Look y’all, I like YA literature. I also have a soft spot for dystopian themes. One of my favorite adolescent books is The Giver. The Giver was somewhat innovative back in 1993 (over 20 years ago) when Lois Lowry published it. It was one of the first modern dystopian books targeted towards children and probably helped pave the way for books like The Hunger Games. The biggest challenge The Selection series faces is that YA dystopian is extremely overdone these days. What with Divergent, The Hunger Games, Ender’s Game, and a slew of others—the genre is over saturated and no longer considered creative.

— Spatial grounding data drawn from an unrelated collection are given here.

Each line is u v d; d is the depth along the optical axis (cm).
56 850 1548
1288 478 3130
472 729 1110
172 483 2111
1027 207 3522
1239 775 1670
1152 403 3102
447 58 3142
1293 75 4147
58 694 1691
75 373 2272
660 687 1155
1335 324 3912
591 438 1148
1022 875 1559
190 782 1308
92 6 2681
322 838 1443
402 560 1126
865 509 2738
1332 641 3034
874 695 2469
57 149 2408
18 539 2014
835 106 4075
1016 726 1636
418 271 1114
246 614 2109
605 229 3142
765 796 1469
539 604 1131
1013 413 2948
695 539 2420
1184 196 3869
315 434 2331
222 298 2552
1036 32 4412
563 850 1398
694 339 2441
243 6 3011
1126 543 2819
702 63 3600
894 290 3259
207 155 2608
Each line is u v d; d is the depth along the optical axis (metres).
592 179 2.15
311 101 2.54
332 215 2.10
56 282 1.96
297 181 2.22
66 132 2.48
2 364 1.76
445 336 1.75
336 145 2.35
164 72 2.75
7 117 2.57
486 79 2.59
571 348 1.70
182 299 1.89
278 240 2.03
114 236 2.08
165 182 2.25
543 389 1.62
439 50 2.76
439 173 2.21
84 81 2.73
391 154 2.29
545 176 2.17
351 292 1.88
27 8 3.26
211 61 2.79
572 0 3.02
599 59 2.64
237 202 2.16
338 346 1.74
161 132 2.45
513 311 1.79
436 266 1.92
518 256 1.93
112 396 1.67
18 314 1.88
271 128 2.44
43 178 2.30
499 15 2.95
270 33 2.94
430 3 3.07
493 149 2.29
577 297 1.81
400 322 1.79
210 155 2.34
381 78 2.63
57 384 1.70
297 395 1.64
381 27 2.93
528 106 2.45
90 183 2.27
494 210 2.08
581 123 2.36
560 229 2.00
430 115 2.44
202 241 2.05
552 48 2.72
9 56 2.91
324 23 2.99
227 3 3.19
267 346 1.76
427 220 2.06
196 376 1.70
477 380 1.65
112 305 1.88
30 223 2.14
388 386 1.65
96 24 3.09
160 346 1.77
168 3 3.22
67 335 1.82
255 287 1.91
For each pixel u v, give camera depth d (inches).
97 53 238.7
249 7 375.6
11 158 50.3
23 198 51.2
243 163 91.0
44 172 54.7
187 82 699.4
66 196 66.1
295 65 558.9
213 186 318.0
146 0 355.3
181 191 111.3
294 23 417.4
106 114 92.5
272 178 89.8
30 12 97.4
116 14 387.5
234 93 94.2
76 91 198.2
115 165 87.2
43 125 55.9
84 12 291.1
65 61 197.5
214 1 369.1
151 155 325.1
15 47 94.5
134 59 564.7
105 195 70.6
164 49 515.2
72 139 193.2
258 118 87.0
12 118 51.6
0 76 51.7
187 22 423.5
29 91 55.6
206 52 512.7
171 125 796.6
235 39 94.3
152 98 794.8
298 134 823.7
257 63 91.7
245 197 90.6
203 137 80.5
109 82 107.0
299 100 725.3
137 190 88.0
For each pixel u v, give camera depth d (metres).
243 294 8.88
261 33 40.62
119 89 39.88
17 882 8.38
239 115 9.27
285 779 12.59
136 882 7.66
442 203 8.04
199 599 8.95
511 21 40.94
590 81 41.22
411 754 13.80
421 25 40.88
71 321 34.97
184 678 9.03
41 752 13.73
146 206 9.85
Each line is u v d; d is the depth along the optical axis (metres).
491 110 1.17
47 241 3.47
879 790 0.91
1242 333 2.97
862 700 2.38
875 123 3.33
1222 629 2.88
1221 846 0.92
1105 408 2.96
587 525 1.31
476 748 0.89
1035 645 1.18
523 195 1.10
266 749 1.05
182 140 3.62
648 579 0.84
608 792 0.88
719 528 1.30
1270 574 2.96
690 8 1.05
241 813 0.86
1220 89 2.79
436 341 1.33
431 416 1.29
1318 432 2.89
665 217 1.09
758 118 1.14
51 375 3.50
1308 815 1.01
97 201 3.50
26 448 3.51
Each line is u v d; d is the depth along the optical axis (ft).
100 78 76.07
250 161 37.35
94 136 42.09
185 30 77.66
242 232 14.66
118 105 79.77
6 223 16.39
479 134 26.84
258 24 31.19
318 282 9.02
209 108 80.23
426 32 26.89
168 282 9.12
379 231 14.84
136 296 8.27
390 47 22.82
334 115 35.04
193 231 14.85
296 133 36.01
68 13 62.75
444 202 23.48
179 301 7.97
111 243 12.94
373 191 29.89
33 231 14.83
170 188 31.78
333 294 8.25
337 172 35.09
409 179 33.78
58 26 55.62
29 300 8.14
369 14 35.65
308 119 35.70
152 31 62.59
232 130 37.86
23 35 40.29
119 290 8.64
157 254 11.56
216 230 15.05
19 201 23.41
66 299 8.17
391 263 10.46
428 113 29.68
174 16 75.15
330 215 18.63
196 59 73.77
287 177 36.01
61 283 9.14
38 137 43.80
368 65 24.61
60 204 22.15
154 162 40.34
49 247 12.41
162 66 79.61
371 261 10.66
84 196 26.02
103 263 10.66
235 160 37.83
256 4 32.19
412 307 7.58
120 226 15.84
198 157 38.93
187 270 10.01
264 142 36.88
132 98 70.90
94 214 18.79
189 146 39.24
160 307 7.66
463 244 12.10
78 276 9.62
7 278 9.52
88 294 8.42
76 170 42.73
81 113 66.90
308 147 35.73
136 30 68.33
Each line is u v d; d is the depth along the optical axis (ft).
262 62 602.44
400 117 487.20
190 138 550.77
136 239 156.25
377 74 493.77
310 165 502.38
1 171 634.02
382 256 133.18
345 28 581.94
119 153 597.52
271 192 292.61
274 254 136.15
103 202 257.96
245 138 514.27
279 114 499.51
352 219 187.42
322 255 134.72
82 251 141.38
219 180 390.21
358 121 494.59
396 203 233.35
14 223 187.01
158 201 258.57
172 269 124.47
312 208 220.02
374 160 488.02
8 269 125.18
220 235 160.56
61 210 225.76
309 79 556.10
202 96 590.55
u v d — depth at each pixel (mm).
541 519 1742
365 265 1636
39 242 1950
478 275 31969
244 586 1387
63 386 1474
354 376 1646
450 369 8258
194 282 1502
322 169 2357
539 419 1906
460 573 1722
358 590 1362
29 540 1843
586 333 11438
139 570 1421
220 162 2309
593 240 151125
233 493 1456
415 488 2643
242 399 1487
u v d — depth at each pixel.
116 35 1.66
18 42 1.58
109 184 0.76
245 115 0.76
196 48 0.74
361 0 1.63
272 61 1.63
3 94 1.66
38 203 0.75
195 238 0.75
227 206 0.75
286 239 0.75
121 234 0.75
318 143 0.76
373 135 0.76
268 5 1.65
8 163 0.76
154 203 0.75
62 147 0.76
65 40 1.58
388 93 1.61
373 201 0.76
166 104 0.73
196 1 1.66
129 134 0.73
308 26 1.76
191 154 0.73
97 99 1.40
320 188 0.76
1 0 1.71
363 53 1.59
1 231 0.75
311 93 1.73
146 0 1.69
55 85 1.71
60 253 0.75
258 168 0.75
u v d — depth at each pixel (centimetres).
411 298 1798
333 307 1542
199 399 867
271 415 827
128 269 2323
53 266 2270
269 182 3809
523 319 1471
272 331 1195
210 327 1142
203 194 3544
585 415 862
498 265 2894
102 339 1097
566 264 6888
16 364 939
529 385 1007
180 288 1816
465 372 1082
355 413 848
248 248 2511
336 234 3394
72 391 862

To it’s credit, the concept for the Selection series is intriguing. It’s a blend of dystopian, reality TV, and fairy tale. What girl doesn’t love a good fairytale? It’s like Cinderella meets the Bachelor in Panem. It was fun to read and I’d be lying if I said I didn’t enjoy it. Still, it feels like a guilty pleasure. There is so much to critique. The writing, while not distractingly bad, is nothing special. The plot is extremely predictable. The characters feel a bit simplistic. A feminist critique would probably tear this book to shreds. The main character (America Singer) is arguably a strong female lead (in a predictable she challenges the prince and doesn’t change who she is sort of way) but at the end of the day this a Princess book that probably makes young girls dream about wearing tiaras and fancy dresses more than leading a country. It also has quite a bit of blatant social commentary. I feel like the best social commentary or critique is the one that remains ambiguous. When you just come right out and say it the story starts to feel like the author’s personal soap box, a tool to get their opinion heard, rather than a nuanced story that raises questions about the world we live in. To make matters worse, the authors acknowledgements at the end of the book sound as if they were written by a middle school girl. Perhaps a middle school girl with a gift for writing, but writing that is only considered good because she is 13.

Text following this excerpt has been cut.